▶ **Directions for this task**: From the first line of the entries below through the line holding "index mcp: (161, 130)", write out every line exactly, please, and leave out the pictures.

[Stored items]
━━━━━━━━━━━━━━━━

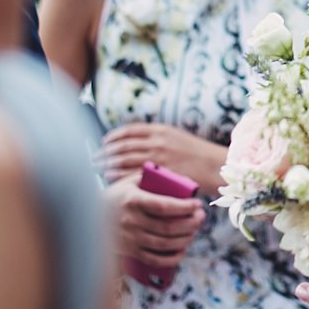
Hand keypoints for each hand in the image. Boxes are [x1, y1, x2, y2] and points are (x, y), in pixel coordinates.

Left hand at [101, 123, 220, 189]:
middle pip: (123, 145)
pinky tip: (109, 178)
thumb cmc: (198, 154)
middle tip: (93, 158)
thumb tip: (139, 142)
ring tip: (97, 168)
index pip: (130, 130)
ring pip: (124, 159)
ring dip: (107, 163)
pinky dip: (118, 175)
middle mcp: (157, 141)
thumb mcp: (178, 138)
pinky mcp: (160, 173)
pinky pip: (133, 174)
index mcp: (161, 130)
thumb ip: (159, 138)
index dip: (114, 136)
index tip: (104, 142)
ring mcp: (158, 158)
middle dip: (105, 152)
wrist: (215, 166)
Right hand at [105, 173, 204, 267]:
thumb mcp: (127, 182)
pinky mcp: (130, 252)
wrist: (86, 219)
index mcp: (132, 201)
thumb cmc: (114, 197)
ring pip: (165, 244)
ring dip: (185, 238)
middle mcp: (131, 221)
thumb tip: (175, 178)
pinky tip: (182, 249)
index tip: (197, 203)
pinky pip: (155, 259)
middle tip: (201, 216)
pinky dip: (172, 257)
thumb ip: (149, 178)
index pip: (164, 206)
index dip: (184, 207)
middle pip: (168, 227)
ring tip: (194, 230)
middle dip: (190, 222)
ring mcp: (130, 239)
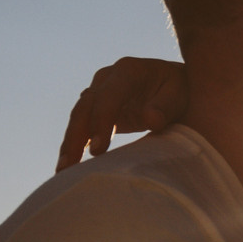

━━━━━━━━━━━━━━━━

▶ **Completed exercise**:
Hand keypoints for each hand in the image. Boxes are [x1, y1, x2, y2] and points are (x, y), in pixel coordinates.

Left hand at [101, 123, 220, 189]:
middle pip: (123, 145)
pinky tip: (109, 178)
thumb cmc: (198, 154)
middle tip: (93, 158)
thumb tip: (139, 142)
ring tip: (97, 168)
index pip: (130, 130)
ring pip: (124, 159)
ring dip: (107, 163)
pinky dip: (118, 175)
middle mcp: (157, 141)
thumb mcp: (178, 138)
pinky mcp: (160, 173)
pinky pip: (133, 174)
index mcp: (161, 130)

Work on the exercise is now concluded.